劇団俳優座公演NO.284『野火』

劇団俳優座公演NO.284『野火』 in 劇団俳優座5階稽古場(12/9)

原作 大岡昇平
脚本・演出 鐘下辰男

太平洋戦争末期のフィリピンが舞台。
肺病のために部隊を追われ、野戦病院からは入院を拒否されてしまった私(田中壮太郎さん)
は、ただ一人熱帯のジャングルの中へ彷徨っていきます。
米軍の砲撃によって日本軍の陣地は崩壊し、飢えと渇きの中で私は、
ジャングルの中で負傷兵達に出会い、孤独、殺人、人肉食への欲求・・・・。
仲間を狩って生き延びようとするかつての戦友達・・
そして私自身の崩壊が始まります

人生二度目の俳優座ですが、どうしてどうして
体臭が臭ってくるような、骨太で熱くて、心に痛い作品
そう・・・難しい鐘下ワールド炸裂です。
鐘下さん率いるガジラの芝居を観ているような充足感
でもちょっと違うのは、カーテンコールがありました(笑)

極限下の中、孤独と飢えと生への欲求とその代償の狭間で少しつづ精神を病んでくる
主人公を演じられたのは、田中さん。
すごい目力がある役者さんですね。

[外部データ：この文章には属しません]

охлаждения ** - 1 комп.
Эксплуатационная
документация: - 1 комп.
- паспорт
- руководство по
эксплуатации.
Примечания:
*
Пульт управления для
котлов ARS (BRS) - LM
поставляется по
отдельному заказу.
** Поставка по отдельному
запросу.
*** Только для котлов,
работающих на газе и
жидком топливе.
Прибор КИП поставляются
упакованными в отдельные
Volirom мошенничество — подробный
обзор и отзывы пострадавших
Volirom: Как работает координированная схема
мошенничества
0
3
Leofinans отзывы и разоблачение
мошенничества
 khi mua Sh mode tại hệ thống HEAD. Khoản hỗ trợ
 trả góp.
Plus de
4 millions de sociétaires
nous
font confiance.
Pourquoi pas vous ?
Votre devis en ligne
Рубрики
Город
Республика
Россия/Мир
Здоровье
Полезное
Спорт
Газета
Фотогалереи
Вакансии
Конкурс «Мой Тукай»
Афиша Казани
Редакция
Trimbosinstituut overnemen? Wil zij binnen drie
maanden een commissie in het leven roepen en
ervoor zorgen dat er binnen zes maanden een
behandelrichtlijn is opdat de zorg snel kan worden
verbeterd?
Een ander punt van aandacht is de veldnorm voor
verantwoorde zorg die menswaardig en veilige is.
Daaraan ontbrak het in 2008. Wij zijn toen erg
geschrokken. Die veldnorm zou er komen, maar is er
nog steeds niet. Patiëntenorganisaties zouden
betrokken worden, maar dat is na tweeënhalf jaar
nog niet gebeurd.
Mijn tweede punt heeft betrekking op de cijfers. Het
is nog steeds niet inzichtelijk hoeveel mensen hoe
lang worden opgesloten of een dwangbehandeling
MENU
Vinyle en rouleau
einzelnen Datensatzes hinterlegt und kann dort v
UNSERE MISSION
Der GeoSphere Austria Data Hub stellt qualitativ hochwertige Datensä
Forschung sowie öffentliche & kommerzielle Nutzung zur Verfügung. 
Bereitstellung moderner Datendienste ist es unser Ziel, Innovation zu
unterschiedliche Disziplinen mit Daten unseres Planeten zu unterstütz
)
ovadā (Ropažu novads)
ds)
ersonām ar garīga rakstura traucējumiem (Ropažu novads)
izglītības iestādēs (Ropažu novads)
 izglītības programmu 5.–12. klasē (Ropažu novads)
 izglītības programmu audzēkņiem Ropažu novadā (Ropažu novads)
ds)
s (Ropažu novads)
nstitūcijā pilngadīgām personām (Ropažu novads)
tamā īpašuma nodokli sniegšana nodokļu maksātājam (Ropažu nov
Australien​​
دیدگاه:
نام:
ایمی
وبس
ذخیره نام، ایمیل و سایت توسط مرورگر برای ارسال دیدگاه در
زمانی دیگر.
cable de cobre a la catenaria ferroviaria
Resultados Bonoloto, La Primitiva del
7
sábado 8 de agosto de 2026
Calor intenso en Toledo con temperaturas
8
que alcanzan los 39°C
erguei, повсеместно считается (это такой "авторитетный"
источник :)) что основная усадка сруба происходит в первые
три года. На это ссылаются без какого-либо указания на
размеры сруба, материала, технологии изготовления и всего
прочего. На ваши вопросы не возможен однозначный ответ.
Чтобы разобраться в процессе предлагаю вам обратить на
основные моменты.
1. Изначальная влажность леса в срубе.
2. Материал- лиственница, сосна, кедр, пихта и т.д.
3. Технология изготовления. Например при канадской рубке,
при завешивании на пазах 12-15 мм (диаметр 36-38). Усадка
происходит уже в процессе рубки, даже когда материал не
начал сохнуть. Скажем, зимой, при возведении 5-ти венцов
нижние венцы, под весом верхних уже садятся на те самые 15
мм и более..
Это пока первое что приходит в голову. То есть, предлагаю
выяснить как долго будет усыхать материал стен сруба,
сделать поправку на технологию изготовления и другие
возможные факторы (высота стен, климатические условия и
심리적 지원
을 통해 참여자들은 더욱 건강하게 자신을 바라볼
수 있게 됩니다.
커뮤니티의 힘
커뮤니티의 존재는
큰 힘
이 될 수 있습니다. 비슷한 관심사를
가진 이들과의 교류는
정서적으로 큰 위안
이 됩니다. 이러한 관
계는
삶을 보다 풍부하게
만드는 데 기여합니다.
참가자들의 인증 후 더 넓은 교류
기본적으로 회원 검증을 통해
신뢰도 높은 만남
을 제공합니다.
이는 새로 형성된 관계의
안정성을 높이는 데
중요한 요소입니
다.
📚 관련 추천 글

兵隊としての戦力として見放され
病院からも追い出される主人公にとって、目先にあるのはただ「死」のみ・・
異国の敵だらけの地での孤独・・なんて恐ろしい
恐ろしいドラマです。

人生初の俳優座は、横浜鑑賞協会10月の例会『黄金色の夕暮』でした。
(うっ、まだ感想書いてませんm(_ _)m )
これも初の運営担当をさせて頂きまして、公演中に「交流会」があって
その司会を人前が大の苦手な引っ込みじあんの私が僭越ながらやっちゃいました。
で、司会でドタバタしているくせに、隣の席が人気者の田中壮太郎さんだったんです。
田中さん「次回、鐘下作品に出るんです」
私「鐘下さん、好きですよ。どーんと、がつんがつんと頭を殴られる感触が(笑)」
田中さん「そうそう(笑)ホン(出来)上がったんですが、全然わけわかんない(笑)」
・・・と、いうような事をお話ししたんですが、
私の素朴な質問に対して、田中さんは包み隠さず直球型に言葉を返して下さる
はっきりすっきりした気持ちの良い青年。
そんな彼が、企画したこの作品。
(チラシのデザインも田中さんがされたそうです)
夏には演出もされたとか・・・。すごい才能のある方ですね!!

俳優座といえども、ガジラのファンの方であれば、ぜひお勧めの作品です。
えっ水ですか?!もちろんあります(笑)

「野火」~ 大辞林より
1 春の初めに野原などの枯れ草を焼く火。野焼きの火。《季 春》
2 野山の不審火。また、野の火事。